• **READING PASSAGE**
Two things struck me when I viewed the finished piece on stage, which now included the two films.

In the second of the films where the movement was manipulated in a more extreme yet subtle way so that it was impossible to tell which was organic and which not, the on screen dancers seemed to have acquired an independent presence which made them more than mere replicas of the stage dancers. Mechanical reproduction (the hallmark of technology) was the least noteworthy thing about them. Mechanical manipulation, on the other hand, in the context of live theatre seemed to make them more like Ridley Scott's Bladerunner replicants investing them with an intriguing autonomy of embodiment that was certainly artificial but artistically credible for that very, reason (1). Artifice, after all, has been the hallmark of theatre ever since it took leave of ritual.

The second thing that interested me was that the connection between the onscreen beings and my dancers did not lie in the obvious fact they were both performing the same material and were members of the same dance company or that one was real and the other synthesised. The truth was that they were both synthesised. On a mundane level they were both defined by the limits of their machinery whether it be that of flesh and blood, technique or technology endowed skills or the machinery of stagecraft.

They, also had something far deeper in common. They were both hybrids. The onscreen dancer was a hybrid of embodiment, a mixture of received and invented movement - a manufactured creature whose conditions of existence is often tested against the orthodoxy, of a 'authentic' human who is deemed more potent or 'real'. My dancers were not very different.

Their chequered postcolonial re-orientation had made them cultural hybrids too with all equally new and mediated history. It is technology that facilitates the connections between the many geographical hinterlands that they characteristically inhabit. Their newness also frequently pits them against older orthodoxies of cultural authenticity which find them wanting. The postcolonial being as android? Yes I could buy that!

Given these connections it was as all the more frustrating to realise that any choreographic interaction between the two were rendered impossible by the fact that the projected dancers came complete and fully choreographed. The editing had set a complex rhythm for their movement,which could not be unpicked or played with. They needed nothing less than an empty stage and that was what they had. The resulting sense of separation and remoteness was something that I had to reluctantly live with.

So, I came to Web with certain queries. How can I make the projected dancer part of the same metaphor for hybridity that the stage dancers were and what would be the process that allowed me greater flexibility to weave both of them into a choreographic whole. In Surface Tension the integrity of movement determined the shaping of the screen dancer and although Richard Coldman the director and I were interested in allowing the choreography to be guided by what was possible in an edit suite, the template for the dancer had already been set in the studio where the movement had come from. The result was a being that we could display but not partner as the choreography progressed in the studio and on stage.

In contrast, for Web the starting point was an attempt at realising the onscreen dancer as a separate entity. To enhance both the movement separateness while at the same time enhancing the cultural and political connections. I needed a more extreme form of manipulation and a process that would give me more options in the studio where the dance was being made. The judiciousness of both the connection and the separation between the stage dancer and the projection, I felt, would be a crucial factor. I knew I did not want an abstraction of the stage dancer (where the projection took on a less human form) nor did I want a reproduction. As a theatre choreographer I cherished the heightened physical vibrancy of real time embodiment and abstracted forms, however amazing the technology that facilitated them, did not interest me. My dancers' own many layered and contradictory histories bordered on the surreal. Whatever being was to partner them on stage had to be equally supercharged.

• **EXERCISE DATA**
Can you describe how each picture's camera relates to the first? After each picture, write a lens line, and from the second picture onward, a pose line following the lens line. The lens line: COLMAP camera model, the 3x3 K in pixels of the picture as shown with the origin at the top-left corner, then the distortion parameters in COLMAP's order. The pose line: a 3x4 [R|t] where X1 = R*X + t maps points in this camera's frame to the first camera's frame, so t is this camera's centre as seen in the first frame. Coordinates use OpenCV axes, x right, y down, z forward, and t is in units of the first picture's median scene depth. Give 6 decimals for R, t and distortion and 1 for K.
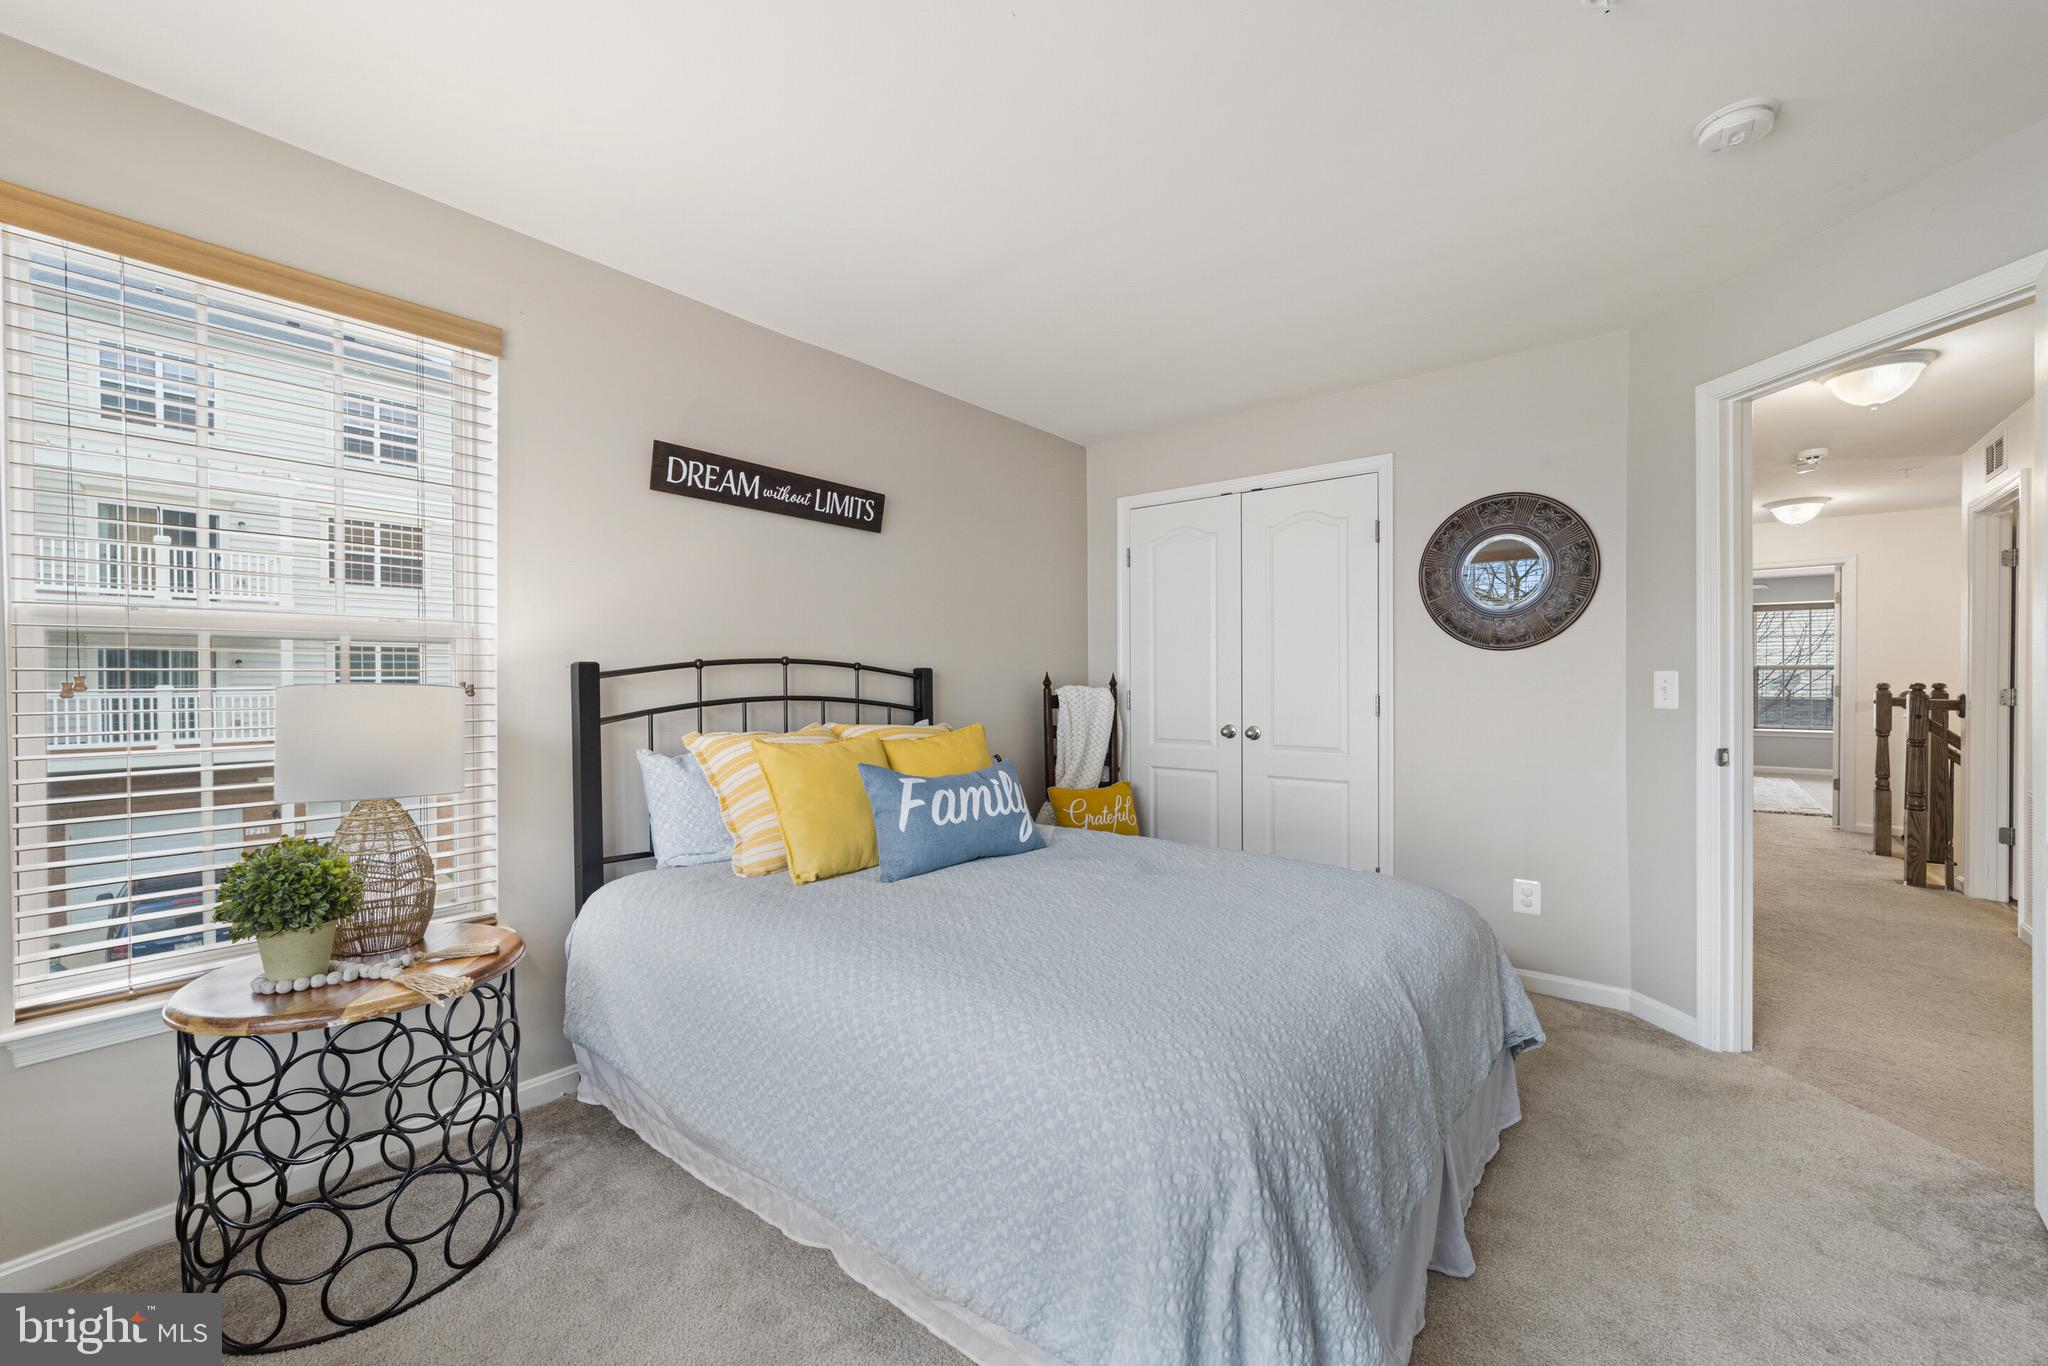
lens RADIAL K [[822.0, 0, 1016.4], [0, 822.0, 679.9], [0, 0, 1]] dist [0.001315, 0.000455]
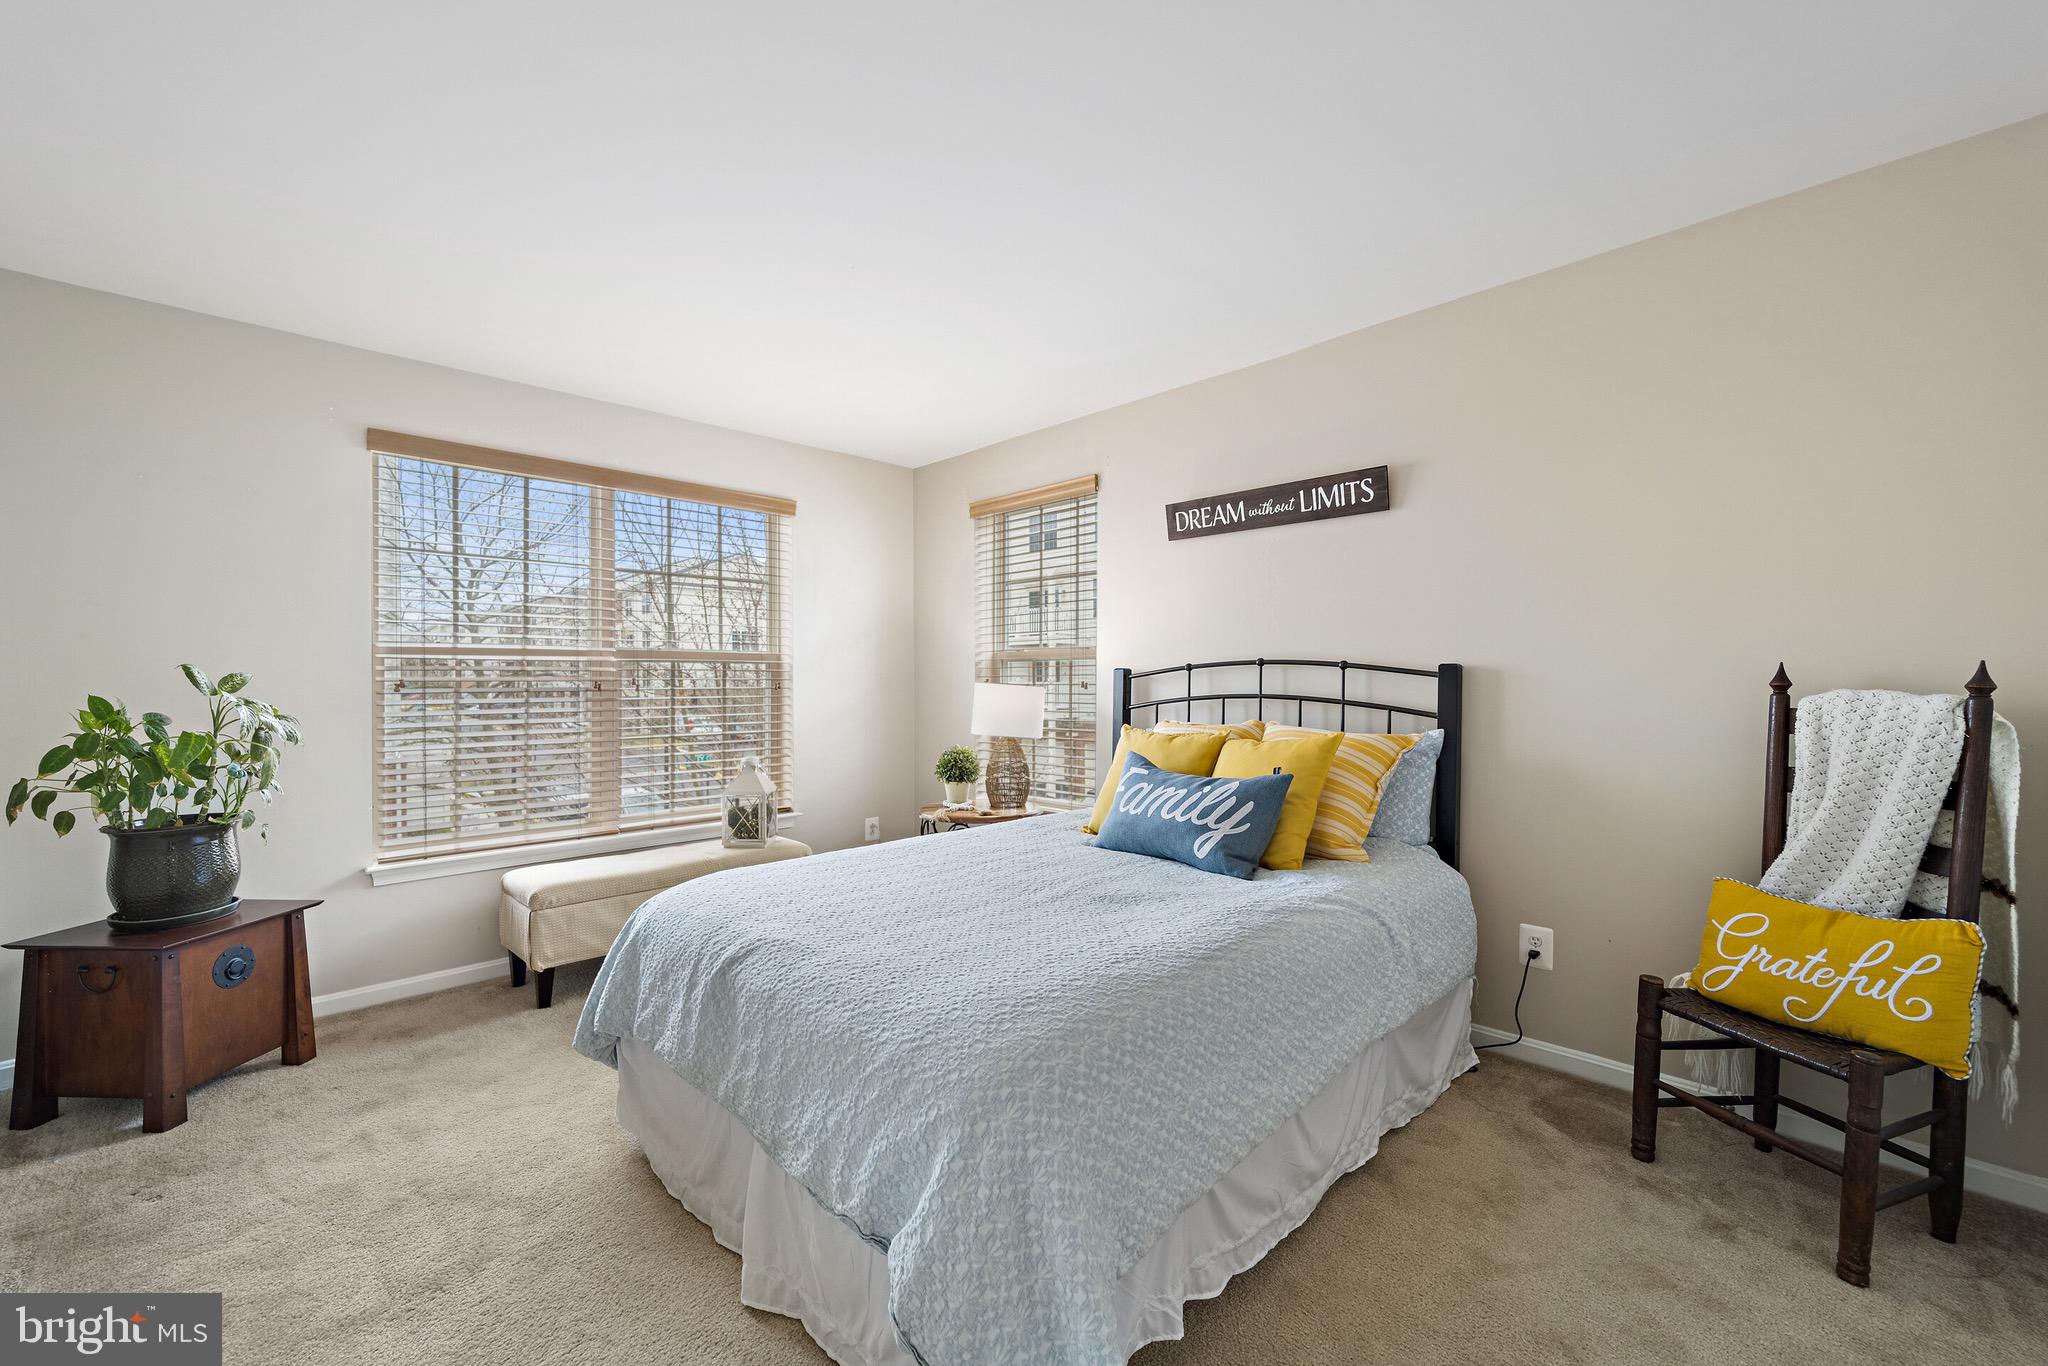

• **INSTRUCTIONS TO FOLLOW**
Print the passage on choreographing with filmed dancers word for word, beginning at the words "In the second" and stopping after the words "leave of ritual.". The data is not needed for this exercise.

• **ANSWER SECTION**
In the second of the films where the movement was manipulated in a more extreme yet subtle way so that it was impossible to tell which was organic and which not, the on screen dancers seemed to have acquired an independent presence which made them more than mere replicas of the stage dancers. Mechanical reproduction (the hallmark of technology) was the least noteworthy thing about them. Mechanical manipulation, on the other hand, in the context of live theatre seemed to make them more like Ridley Scott's Bladerunner replicants investing them with an intriguing autonomy of embodiment that was certainly artificial but artistically credible for that very, reason (1). Artifice, after all, has been the hallmark of theatre ever since it took leave of ritual.